--- Input Enclosed Below ---
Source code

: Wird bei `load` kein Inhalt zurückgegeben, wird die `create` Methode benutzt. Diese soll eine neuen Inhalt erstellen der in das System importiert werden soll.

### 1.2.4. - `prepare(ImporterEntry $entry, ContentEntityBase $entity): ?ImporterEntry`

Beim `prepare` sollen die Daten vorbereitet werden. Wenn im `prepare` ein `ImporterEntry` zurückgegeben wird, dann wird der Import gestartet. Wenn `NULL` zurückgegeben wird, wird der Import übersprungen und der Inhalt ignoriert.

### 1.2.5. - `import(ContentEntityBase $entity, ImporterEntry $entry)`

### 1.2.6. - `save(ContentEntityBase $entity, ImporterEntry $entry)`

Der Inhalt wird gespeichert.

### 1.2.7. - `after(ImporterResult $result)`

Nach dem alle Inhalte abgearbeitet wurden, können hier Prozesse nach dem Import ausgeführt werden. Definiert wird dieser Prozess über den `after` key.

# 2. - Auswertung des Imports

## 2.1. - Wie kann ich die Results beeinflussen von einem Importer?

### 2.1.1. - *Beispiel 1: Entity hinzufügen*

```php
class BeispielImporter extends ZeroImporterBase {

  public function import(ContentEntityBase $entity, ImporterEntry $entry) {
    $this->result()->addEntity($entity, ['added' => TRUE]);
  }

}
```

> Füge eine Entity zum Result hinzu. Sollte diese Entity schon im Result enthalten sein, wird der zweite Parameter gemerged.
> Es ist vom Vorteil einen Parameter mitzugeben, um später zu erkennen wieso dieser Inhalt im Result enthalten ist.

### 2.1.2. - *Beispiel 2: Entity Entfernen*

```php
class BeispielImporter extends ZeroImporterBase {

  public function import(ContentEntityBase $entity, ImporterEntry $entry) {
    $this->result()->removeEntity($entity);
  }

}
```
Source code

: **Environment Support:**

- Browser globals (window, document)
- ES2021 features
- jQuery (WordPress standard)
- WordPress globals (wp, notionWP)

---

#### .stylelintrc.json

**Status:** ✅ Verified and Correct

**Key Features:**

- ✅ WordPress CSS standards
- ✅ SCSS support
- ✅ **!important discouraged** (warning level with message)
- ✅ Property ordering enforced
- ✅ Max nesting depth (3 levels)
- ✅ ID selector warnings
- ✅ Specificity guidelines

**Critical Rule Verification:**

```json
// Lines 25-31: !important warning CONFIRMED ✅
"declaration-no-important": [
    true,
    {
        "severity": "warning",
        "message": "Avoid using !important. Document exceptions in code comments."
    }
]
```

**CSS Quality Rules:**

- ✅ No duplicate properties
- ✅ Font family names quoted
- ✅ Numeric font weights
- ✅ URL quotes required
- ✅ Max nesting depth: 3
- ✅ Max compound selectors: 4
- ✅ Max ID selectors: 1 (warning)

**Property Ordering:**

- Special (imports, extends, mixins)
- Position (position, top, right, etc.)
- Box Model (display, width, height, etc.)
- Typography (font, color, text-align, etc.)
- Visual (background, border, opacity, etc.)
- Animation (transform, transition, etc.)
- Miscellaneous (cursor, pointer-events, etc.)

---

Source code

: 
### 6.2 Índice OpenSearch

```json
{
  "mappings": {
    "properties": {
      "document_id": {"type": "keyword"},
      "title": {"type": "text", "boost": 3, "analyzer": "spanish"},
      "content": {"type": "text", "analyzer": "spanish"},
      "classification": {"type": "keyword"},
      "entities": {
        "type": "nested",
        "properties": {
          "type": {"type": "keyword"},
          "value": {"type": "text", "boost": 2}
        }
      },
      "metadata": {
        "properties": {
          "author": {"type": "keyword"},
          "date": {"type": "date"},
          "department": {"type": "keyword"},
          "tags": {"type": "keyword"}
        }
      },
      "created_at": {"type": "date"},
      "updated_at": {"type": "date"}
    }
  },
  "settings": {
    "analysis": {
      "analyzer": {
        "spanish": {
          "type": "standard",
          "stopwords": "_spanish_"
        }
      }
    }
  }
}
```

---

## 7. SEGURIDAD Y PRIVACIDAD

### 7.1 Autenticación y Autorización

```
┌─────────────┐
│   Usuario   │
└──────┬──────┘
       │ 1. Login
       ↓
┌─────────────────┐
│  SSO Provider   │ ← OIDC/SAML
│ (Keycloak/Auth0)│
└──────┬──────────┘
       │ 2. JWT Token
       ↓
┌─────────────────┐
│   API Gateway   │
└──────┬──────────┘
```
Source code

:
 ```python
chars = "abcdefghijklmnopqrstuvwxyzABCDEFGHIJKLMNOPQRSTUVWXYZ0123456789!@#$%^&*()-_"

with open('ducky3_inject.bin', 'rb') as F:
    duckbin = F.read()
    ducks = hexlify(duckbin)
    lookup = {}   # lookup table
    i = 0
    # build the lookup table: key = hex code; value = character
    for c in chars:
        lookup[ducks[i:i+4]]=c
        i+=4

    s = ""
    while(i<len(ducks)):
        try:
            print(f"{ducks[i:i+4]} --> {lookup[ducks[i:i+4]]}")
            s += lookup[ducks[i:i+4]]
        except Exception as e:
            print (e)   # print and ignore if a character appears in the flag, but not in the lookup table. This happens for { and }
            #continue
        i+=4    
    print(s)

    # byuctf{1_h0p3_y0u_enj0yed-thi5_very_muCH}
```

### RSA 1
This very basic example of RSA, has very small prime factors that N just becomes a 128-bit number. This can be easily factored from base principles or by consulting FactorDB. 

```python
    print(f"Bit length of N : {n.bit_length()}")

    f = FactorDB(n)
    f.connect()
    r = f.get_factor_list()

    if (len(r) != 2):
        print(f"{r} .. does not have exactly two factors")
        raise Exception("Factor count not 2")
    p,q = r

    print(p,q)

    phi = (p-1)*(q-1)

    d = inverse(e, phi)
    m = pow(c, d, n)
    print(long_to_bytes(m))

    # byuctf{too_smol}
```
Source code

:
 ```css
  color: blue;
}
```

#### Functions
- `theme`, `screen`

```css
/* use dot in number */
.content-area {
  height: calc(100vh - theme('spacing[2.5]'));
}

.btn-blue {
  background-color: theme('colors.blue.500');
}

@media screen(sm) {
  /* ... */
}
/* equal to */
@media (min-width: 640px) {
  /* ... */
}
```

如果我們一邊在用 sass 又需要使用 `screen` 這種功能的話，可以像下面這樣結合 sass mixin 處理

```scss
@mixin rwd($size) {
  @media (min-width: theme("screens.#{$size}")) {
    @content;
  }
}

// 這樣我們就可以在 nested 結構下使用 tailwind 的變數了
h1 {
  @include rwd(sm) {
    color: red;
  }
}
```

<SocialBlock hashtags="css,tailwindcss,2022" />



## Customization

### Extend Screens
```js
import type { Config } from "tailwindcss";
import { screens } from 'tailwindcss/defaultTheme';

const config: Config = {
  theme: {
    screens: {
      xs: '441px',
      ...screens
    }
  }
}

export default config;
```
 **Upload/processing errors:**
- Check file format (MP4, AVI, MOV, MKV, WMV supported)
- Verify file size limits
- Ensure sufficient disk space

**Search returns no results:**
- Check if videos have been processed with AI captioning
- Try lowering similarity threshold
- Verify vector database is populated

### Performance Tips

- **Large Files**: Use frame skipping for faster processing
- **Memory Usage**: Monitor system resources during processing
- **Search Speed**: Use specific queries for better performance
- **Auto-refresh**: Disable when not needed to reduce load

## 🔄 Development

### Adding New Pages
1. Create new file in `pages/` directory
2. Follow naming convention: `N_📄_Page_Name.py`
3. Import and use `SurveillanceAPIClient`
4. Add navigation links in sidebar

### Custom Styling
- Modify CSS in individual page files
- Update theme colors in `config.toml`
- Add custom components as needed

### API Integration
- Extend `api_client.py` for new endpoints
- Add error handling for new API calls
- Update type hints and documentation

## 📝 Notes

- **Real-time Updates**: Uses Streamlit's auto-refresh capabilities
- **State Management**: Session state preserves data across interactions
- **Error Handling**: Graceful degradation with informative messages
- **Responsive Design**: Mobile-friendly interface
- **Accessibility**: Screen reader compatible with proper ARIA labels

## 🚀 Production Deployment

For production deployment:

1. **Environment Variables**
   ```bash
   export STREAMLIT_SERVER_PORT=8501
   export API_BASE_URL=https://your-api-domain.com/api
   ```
--- End of Enclosed Input ---
Activity -
Scan the lines above for the word "text" and copy every one where it occurs.

Written answer -
- Typography (font, color, text-align, etc.)
      "title": {"type": "text", "boost": 3, "analyzer": "spanish"},
      "content": {"type": "text", "analyzer": "spanish"},
          "value": {"type": "text", "boost": 2}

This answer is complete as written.